▸ GIVEN PROBLEM
State how many lines of the items below contain the word "Iftar". Give only the number.

━━━ MATERIAL TO PROCESS

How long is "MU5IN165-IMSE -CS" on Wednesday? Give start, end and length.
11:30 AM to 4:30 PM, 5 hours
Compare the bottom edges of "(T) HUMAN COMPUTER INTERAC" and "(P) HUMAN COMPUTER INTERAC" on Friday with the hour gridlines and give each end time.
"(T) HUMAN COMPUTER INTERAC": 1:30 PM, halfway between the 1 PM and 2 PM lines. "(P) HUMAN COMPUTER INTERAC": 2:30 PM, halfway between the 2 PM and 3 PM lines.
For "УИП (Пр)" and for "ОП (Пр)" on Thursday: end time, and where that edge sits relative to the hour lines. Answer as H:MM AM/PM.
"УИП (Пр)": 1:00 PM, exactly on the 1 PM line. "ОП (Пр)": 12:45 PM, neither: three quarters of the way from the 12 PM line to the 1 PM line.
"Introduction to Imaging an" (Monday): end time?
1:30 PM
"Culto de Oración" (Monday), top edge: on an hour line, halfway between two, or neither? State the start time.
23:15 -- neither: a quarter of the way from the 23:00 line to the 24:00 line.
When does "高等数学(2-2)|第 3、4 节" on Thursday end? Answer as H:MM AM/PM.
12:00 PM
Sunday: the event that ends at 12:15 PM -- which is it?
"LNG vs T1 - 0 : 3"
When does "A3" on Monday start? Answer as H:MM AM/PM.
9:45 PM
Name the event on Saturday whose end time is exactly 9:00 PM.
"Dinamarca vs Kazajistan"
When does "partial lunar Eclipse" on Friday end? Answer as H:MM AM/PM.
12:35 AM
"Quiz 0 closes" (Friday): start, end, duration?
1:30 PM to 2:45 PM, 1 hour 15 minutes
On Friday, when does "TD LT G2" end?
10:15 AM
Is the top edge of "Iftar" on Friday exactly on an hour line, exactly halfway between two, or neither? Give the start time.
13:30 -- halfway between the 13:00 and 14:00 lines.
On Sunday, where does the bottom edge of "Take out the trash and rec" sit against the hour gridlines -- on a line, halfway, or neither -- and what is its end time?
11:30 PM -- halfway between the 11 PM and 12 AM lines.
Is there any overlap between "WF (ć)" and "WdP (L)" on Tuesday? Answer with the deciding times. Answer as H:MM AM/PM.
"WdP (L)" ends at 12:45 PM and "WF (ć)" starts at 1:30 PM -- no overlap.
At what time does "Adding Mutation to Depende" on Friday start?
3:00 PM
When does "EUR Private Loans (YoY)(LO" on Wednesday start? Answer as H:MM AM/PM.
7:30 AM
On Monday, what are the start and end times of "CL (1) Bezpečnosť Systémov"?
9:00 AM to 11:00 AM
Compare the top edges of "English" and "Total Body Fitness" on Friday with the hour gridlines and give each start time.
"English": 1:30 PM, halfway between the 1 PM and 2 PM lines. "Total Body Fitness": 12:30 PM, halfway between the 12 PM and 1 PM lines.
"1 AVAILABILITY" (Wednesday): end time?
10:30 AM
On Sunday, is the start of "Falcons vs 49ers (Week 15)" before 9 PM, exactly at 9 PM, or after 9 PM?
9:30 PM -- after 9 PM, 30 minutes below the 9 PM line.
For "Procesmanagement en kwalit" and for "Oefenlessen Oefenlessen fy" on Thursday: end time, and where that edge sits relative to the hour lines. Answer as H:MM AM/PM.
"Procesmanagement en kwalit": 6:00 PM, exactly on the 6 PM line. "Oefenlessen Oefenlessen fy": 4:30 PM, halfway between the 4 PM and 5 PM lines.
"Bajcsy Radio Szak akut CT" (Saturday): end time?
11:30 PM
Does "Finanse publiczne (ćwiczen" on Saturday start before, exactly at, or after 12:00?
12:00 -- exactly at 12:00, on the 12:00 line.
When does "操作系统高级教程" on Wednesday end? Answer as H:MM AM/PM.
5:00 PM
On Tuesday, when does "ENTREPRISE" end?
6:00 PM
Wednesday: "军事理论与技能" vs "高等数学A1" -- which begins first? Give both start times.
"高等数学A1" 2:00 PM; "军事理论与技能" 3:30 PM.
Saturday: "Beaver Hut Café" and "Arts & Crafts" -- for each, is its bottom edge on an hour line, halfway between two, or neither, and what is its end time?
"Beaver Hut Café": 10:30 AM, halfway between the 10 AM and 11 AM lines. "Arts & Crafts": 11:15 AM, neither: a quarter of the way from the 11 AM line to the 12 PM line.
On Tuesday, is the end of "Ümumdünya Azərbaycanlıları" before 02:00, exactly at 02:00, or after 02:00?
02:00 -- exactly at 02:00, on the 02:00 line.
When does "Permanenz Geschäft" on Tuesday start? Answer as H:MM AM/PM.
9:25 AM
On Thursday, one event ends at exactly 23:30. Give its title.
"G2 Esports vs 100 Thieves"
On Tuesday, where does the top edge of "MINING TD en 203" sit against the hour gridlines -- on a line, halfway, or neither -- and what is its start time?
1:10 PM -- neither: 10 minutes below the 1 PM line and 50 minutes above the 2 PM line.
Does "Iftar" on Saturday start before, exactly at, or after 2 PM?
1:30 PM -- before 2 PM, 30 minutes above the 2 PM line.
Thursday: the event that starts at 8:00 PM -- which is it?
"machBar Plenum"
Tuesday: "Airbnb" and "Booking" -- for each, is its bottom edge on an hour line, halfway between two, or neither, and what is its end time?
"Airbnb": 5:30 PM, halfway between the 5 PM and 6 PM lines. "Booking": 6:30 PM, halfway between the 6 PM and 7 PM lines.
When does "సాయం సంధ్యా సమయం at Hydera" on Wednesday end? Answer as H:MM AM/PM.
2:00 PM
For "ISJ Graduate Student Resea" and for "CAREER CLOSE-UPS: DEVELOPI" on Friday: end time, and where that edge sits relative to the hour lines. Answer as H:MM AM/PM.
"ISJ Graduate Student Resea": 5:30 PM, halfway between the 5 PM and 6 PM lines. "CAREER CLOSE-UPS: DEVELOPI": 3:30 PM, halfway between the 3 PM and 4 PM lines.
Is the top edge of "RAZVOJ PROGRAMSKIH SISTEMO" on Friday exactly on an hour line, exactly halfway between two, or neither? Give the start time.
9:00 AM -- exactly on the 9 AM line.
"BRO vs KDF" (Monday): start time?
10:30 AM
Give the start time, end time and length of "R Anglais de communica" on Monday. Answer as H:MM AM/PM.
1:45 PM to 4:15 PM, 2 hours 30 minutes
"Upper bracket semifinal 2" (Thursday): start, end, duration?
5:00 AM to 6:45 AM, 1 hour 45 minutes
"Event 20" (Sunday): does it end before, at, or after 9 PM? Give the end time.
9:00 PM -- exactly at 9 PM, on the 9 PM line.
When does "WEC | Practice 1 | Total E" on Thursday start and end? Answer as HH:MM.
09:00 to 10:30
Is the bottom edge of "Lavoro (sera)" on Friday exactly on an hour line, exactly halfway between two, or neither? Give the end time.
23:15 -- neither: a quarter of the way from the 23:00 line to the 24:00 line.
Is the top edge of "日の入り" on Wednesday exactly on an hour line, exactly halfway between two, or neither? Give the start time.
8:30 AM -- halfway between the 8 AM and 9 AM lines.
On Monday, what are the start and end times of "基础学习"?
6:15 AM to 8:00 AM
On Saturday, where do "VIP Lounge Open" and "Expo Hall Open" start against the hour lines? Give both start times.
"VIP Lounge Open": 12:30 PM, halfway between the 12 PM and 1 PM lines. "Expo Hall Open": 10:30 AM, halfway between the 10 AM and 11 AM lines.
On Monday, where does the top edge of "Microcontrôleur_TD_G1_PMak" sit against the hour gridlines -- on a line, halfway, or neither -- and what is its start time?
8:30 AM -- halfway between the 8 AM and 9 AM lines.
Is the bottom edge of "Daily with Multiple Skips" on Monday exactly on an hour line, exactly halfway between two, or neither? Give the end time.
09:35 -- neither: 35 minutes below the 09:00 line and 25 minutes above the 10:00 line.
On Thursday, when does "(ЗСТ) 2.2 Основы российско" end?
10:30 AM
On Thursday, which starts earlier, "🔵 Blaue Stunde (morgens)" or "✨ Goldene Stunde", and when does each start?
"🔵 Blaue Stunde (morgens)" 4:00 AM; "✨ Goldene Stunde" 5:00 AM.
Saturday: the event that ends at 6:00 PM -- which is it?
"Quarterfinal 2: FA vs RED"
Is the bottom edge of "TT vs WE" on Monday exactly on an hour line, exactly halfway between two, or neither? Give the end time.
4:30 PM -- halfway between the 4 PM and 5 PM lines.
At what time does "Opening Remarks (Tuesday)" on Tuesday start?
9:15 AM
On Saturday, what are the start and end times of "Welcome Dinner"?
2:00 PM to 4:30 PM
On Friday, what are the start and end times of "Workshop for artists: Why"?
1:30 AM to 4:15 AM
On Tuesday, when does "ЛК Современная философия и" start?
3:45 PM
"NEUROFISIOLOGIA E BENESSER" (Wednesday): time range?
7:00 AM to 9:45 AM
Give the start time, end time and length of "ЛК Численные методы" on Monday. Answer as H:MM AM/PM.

━━━━━━

▸ OUTPUT FOR THIS EXERCISE
2